> THE TASK: Lines holding the string "logic" are the ones to copy from this listing.

> EXERCISE INPUTS:
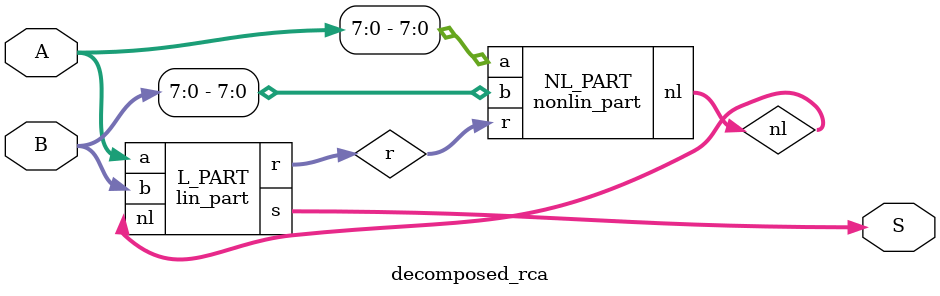
<source format=v>


module nonlin_part ( a, b, r, nl );
  input [7:0] a;
  input [7:0] b;
  input [5:0] r;
  output [21:0] nl;


  AN2D0 U1 ( .A1(r[1]), .A2(b[3]), .Z(nl[9]) );
  AN2D0 U2 ( .A1(a[3]), .A2(r[1]), .Z(nl[8]) );
  AN2D0 U3 ( .A1(a[3]), .A2(b[3]), .Z(nl[7]) );
  AN2D0 U4 ( .A1(r[0]), .A2(b[2]), .Z(nl[6]) );
  AN2D0 U5 ( .A1(a[2]), .A2(r[0]), .Z(nl[5]) );
  AN2D0 U6 ( .A1(a[2]), .A2(b[2]), .Z(nl[4]) );
  AN2D0 U7 ( .A1(b[1]), .A2(nl[0]), .Z(nl[3]) );
  AN2D0 U8 ( .A1(a[1]), .A2(nl[0]), .Z(nl[2]) );
  AN2D0 U9 ( .A1(r[5]), .A2(b[7]), .Z(nl[21]) );
  AN2D0 U10 ( .A1(a[7]), .A2(r[5]), .Z(nl[20]) );
  AN2D0 U11 ( .A1(a[1]), .A2(b[1]), .Z(nl[1]) );
  AN2D0 U12 ( .A1(a[7]), .A2(b[7]), .Z(nl[19]) );
  AN2D0 U13 ( .A1(r[4]), .A2(b[6]), .Z(nl[18]) );
  AN2D0 U14 ( .A1(a[6]), .A2(r[4]), .Z(nl[17]) );
  AN2D0 U15 ( .A1(a[6]), .A2(b[6]), .Z(nl[16]) );
  AN2D0 U16 ( .A1(r[3]), .A2(b[5]), .Z(nl[15]) );
  AN2D0 U17 ( .A1(a[5]), .A2(r[3]), .Z(nl[14]) );
  AN2D0 U18 ( .A1(a[5]), .A2(b[5]), .Z(nl[13]) );
  AN2D0 U19 ( .A1(r[2]), .A2(b[4]), .Z(nl[12]) );
  AN2D0 U20 ( .A1(a[4]), .A2(r[2]), .Z(nl[11]) );
  AN2D0 U21 ( .A1(a[4]), .A2(b[4]), .Z(nl[10]) );
  AN2D0 U22 ( .A1(b[0]), .A2(a[0]), .Z(nl[0]) );
endmodule


module lin_part ( a, b, nl, s, r );
  input [8:0] a;
  input [8:0] b;
  input [21:0] nl;
  output [8:0] s;
  output [5:0] r;
  wire   n1;

  XOR3D0 U1 ( .A1(b[8]), .A2(a[8]), .A3(n1), .Z(s[8]) );
  XOR3D0 U2 ( .A1(nl[21]), .A2(nl[20]), .A3(nl[19]), .Z(n1) );
  XOR3D0 U3 ( .A1(b[7]), .A2(a[7]), .A3(r[5]), .Z(s[7]) );
  XOR3D0 U4 ( .A1(b[6]), .A2(a[6]), .A3(r[4]), .Z(s[6]) );
  XOR3D0 U5 ( .A1(b[5]), .A2(a[5]), .A3(r[3]), .Z(s[5]) );
  XOR3D0 U6 ( .A1(b[4]), .A2(a[4]), .A3(r[2]), .Z(s[4]) );
  XOR3D0 U7 ( .A1(b[3]), .A2(a[3]), .A3(r[1]), .Z(s[3]) );
  XOR3D0 U8 ( .A1(b[2]), .A2(a[2]), .A3(r[0]), .Z(s[2]) );
  XOR3D0 U9 ( .A1(nl[0]), .A2(b[1]), .A3(a[1]), .Z(s[1]) );
  XOR2D0 U10 ( .A1(b[0]), .A2(a[0]), .Z(s[0]) );
  XOR3D0 U11 ( .A1(nl[18]), .A2(nl[17]), .A3(nl[16]), .Z(r[5]) );
  XOR3D0 U12 ( .A1(nl[15]), .A2(nl[14]), .A3(nl[13]), .Z(r[4]) );
  XOR3D0 U13 ( .A1(nl[12]), .A2(nl[11]), .A3(nl[10]), .Z(r[3]) );
  XOR3D0 U14 ( .A1(nl[9]), .A2(nl[8]), .A3(nl[7]), .Z(r[2]) );
  XOR3D0 U15 ( .A1(nl[6]), .A2(nl[5]), .A3(nl[4]), .Z(r[1]) );
  XOR3D0 U16 ( .A1(nl[3]), .A2(nl[2]), .A3(nl[1]), .Z(r[0]) );
endmodule


module decomposed_rca ( A, B, S );
  input [8:0] A;
  input [8:0] B;
  output [8:0] S;

  wire   [5:0] r;
  wire   [21:0] nl;

  nonlin_part NL_PART ( .a(A[7:0]), .b(B[7:0]), .r(r), .nl(nl) );
  lin_part L_PART ( .a(A), .b(B), .nl(nl), .s(S), .r(r) );
endmodule


</source>
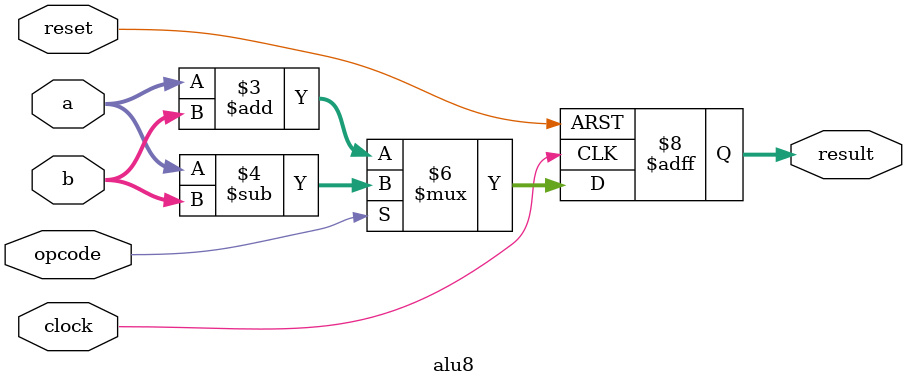
<source format=sv>
module alu8(
    input  logic        clock,
    input  logic        reset,
    input  logic [7:0]  a,
    input  logic [7:0]  b,
    input  logic        opcode, // 0: add, 1: subtract
    output logic [7:0]  result
);
    always_ff @(posedge clock or posedge reset) begin
        if (reset)
            result <= 8'd0;
        else begin
            if (opcode == 1'b0)
                result <= a + b;
            else
                result <= a - b;
        end
    end
endmodule
</source>
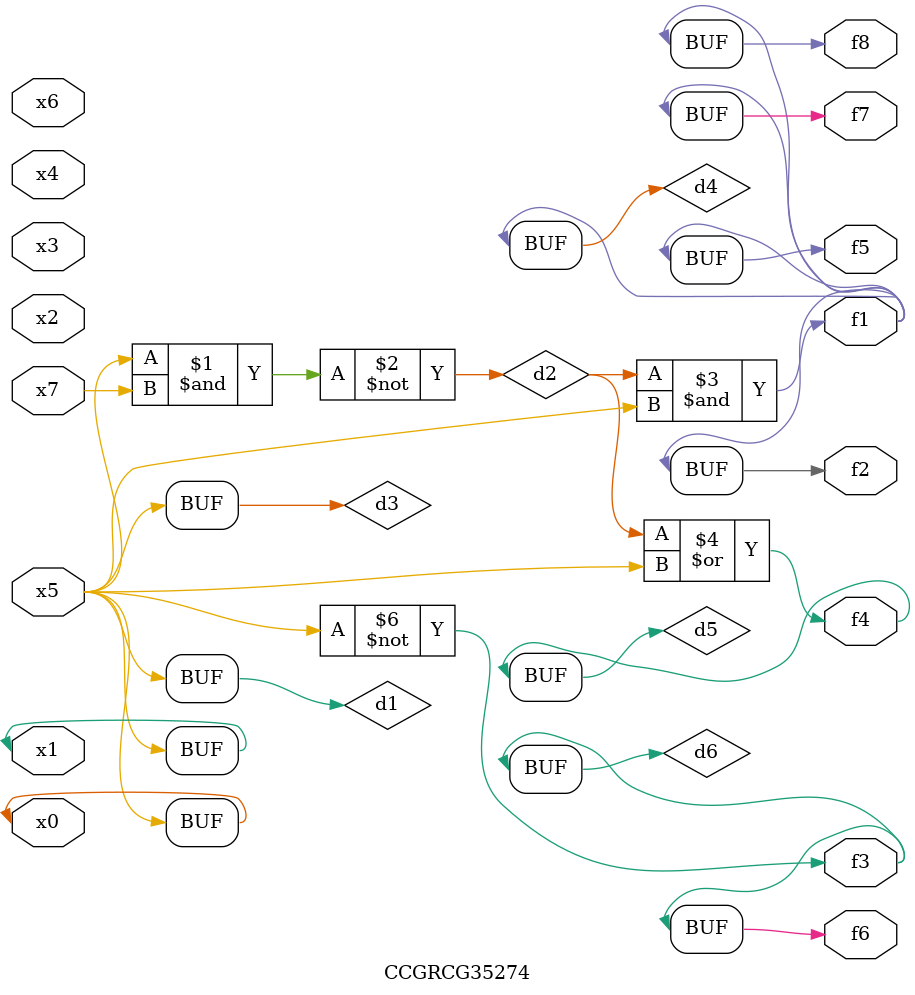
<source format=v>
module CCGRCG35274(
	input x0, x1, x2, x3, x4, x5, x6, x7,
	output f1, f2, f3, f4, f5, f6, f7, f8
);

	wire d1, d2, d3, d4, d5, d6;

	buf (d1, x0, x5);
	nand (d2, x5, x7);
	buf (d3, x0, x1);
	and (d4, d2, d3);
	or (d5, d2, d3);
	nor (d6, d1, d3);
	assign f1 = d4;
	assign f2 = d4;
	assign f3 = d6;
	assign f4 = d5;
	assign f5 = d4;
	assign f6 = d6;
	assign f7 = d4;
	assign f8 = d4;
endmodule

</source>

> OUTPUT FOR THIS TASK:
    input  logic        clock,
    input  logic        reset,
    input  logic [7:0]  a,
    input  logic [7:0]  b,
    input  logic        opcode, // 0: add, 1: subtract
    output logic [7:0]  result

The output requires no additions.